Um fator apontado por todos os especialistas como determinante para a competitividade da soja brasileira no mercado externo desde o fim do ano passado é o câmbio. Isso porque quanto mais valorizado o dólar em relação ao real, menor tende a ser o valor pago em dólar, por tradings, pelo grão nacional, na conversão do valor da saca em reais para dólar. Pereira destaca que a alta da divisa norte-americana também abre espaço para que tradings estimulem a oferta de soja e/ou a demanda, conforme o apetite de cada ponta no momento. "O exportador dilui a alta, paga um pouco a mais para o produtor, cobra um pouco menos do comprador chinês, dependendo do lado que precisa ser estimulado", diz.
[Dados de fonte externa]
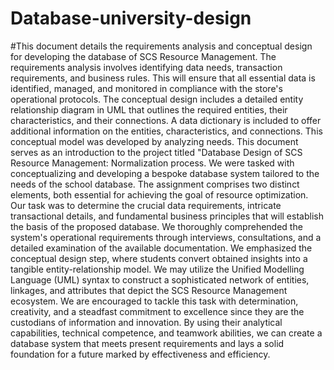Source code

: # Database-university-design
#This document details the requirements analysis and conceptual design for developing the database of SCS Resource Management. The requirements analysis involves identifying data needs, transaction requirements, and business rules. This will ensure that all essential data is identified, managed, and monitored in compliance with the store's operational protocols. The conceptual design includes a detailed entity relationship diagram in UML that outlines the required entities, their characteristics, and their connections. A data dictionary is included to offer additional information on the entities, characteristics, and connections. This conceptual model was developed by analyzing needs. This document serves as an introduction to the project titled "Database Design of SCS Resource Management: Normalization process.  We were tasked with conceptualizing and developing a bespoke database system tailored to the needs of the school database. The assignment comprises two distinct elements, both essential for achieving the goal of resource optimization. Our task was to determine the crucial data requirements, intricate transactional details, and fundamental business principles that will establish the basis of the proposed database. We thoroughly comprehended the system's operational requirements through interviews, consultations, and a detailed examination of the available documentation. 
We emphasized the conceptual design step, where students convert obtained insights into a tangible entity-relationship model. We may utilize the Unified Modelling Language (UML) syntax to construct a sophisticated network of entities, linkages, and attributes that depict the SCS Resource Management ecosystem. We are encouraged to tackle this task with determination, creativity, and a steadfast commitment to excellence since they are the custodians of information and innovation. By using their analytical capabilities, technical competence, and teamwork abilities, we can create a database system that meets present requirements and lays a solid foundation for a future marked by effectiveness and efficiency.
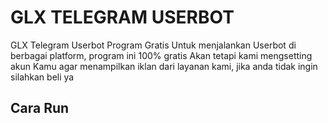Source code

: # GLX TELEGRAM USERBOT

GLX Telegram Userbot Program Gratis Untuk menjalankan Userbot di berbagai platform, program ini 100% gratis Akan tetapi kami mengsetting akun
Kamu agar menampilkan iklan dari layanan kami, jika anda tidak ingin silahkan beli ya

## Cara Run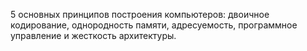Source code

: 5 основных принципов построения компьютеров: двоичное кодирование, однородность памяти, адресуемость, программное управление и жесткость архитектуры.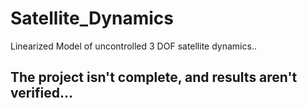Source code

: # Satellite_Dynamics
Linearized Model of uncontrolled 3 DOF satellite dynamics..

## The project isn't complete, and results aren't verified...
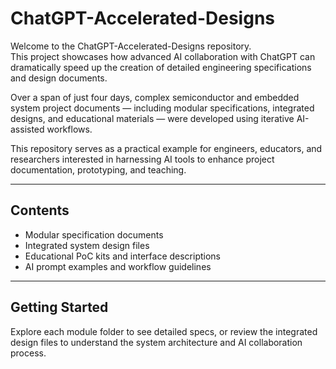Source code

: # ChatGPT-Accelerated-Designs

Welcome to the ChatGPT-Accelerated-Designs repository.  
This project showcases how advanced AI collaboration with ChatGPT can dramatically speed up the creation of detailed engineering specifications and design documents.  

Over a span of just four days, complex semiconductor and embedded system project documents — including modular specifications, integrated designs, and educational materials — were developed using iterative AI-assisted workflows.

This repository serves as a practical example for engineers, educators, and researchers interested in harnessing AI tools to enhance project documentation, prototyping, and teaching.

---

## Contents

- Modular specification documents  
- Integrated system design files  
- Educational PoC kits and interface descriptions  
- AI prompt examples and workflow guidelines  

---

## Getting Started

Explore each module folder to see detailed specs, or review the integrated design files to understand the system architecture and AI collaboration process.
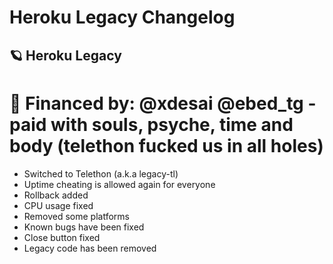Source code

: # Heroku Legacy Changelog
## 🪐 Heroku Legacy
# 💸 Financed by: @xdesai @ebed_tg - paid with souls, psyche, time and body (telethon fucked us in all holes)

- Switched to Telethon (a.k.a legacy-tl)
- Uptime cheating is allowed again for everyone
- Rollback added
- CPU usage fixed
- Removed some platforms
- Known bugs have been fixed
- Close button fixed
- Legacy code has been removed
A especialista em Inteligência de Mercado em Grãos e Oleaginosas da consultoria StoneX, Ana Luiza Lodi, avalia que a tendência é de compradores chineses virem buscar soja brasileira aproveitando o câmbio e também o maior teor de proteína. "Havendo oferta da soja brasileira e dos Estados Unidos, com preços competitivos, o teor de proteína pode ser relevante (na decisão do comprador)", destaca. Enquanto o grão brasileiro tem teor de proteína variando de 44% a 48%, o norte-americano conta com 42% a 44%, segundo Brandalizze. "Quando uma empresa chinesa faz uma ração com soja brasileira, usa menos volume do grão do que se fosse utilizar o dos Estados Unidos. Dependendo do animal para o qual se destina a ração, é preciso ter um nível determinado de proteína, então a nossa (soja) acaba sendo mais competitiva", argumentou o consultor.
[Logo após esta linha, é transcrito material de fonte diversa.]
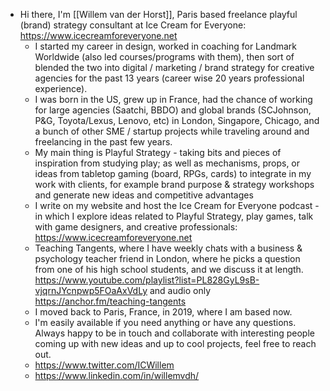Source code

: - Hi there, I'm [[Willem van der Horst]], Paris based freelance playful (brand) strategy consultant at Ice Cream for Everyone: https://www.icecreamforeveryone.net 
    - I started my career in design, worked in coaching for Landmark Worldwide (also led courses/programs with them), then sort of blended the two into digital / marketing / brand strategy for creative agencies for the past 13 years (career wise 20 years professional experience). 
    - I was born in the US, grew up in France, had the chance of working for large agencies (Saatchi, BBDO) and global brands (SCJohnson, P&G, Toyota/Lexus, Lenovo, etc) in London, Singapore, Chicago, and a bunch of other SME / startup projects while traveling around and freelancing in the past few years.
    - My main thing is Playful Strategy - taking bits and pieces of inspiration from studying play; as well as mechanisms, props, or ideas from tabletop gaming (board, RPGs, cards) to integrate in my work with clients, for example  brand purpose & strategy workshops and generate new ideas and competitive advantages
    - I write on my website and host the Ice Cream for Everyone podcast - in which I explore ideas related to Playful Strategy, play games, talk with game designers, and creative professionals: https://www.icecreamforeveryone.net
    - Teaching Tangents, where I have weekly chats with a business & psychology teacher friend in London, where he picks a question from one of his high school students, and we discuss it at length. https://www.youtube.com/playlist?list=PL828GyL9sB-vjqrnJYcnpwp5FOaAxVdLy and audio only https://anchor.fm/teaching-tangents
    - I moved back to Paris, France, in 2019, where I am based now.
    - I'm easily available if you need anything or have any questions. Always happy to be in touch and collaborate with interesting people coming up with new ideas and up to cool projects, feel free to reach out.
    - https://www.twitter.com/ICWillem 
    - https://www.linkedin.com/in/willemvdh/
Até mesmo o frete marítimo em patamares elevados desde o ano passado, em decorrência de políticas de restrição de circulação em diversos países acompanhadas de retomada da atividade econômica, pode acabar favorecendo a soja brasileira. França Júnior, da Datagro, considera que os níveis de preços do transporte marítimo tendem a se manter altos neste ano em todo o mundo, mas lembra que frete mais caro "tende a derrubar o valor do prêmio" pago pela soja. "Isso seria um fator inibidor para os preços da soja durante a nossa colheita; já aconteceu em 2021 e pode acontecer em 2022. Prêmios mais baixos não são bons para o produtor, mas deixam o nosso produto ainda mais competitivo", ponderou. Ele lembra, em contrapartida, que no início do ano o frete marítimo dos Estados Unidos para a China costuma ser mais caro, porque diminui o fluxo de navios para a costa norte-americana e aumenta para a América do Sul.

Brandalizze considera, ainda, que o fato de tradings chinesas, como a Cofco, terem operações no Brasil também facilita as exportações brasileiras do grão para a China. "É de interesse da empresa que está aqui vender mais. No mercado norte-americano elas não têm o mesmo peso que aqui; lá, dominam as tradings americanas", argumentou.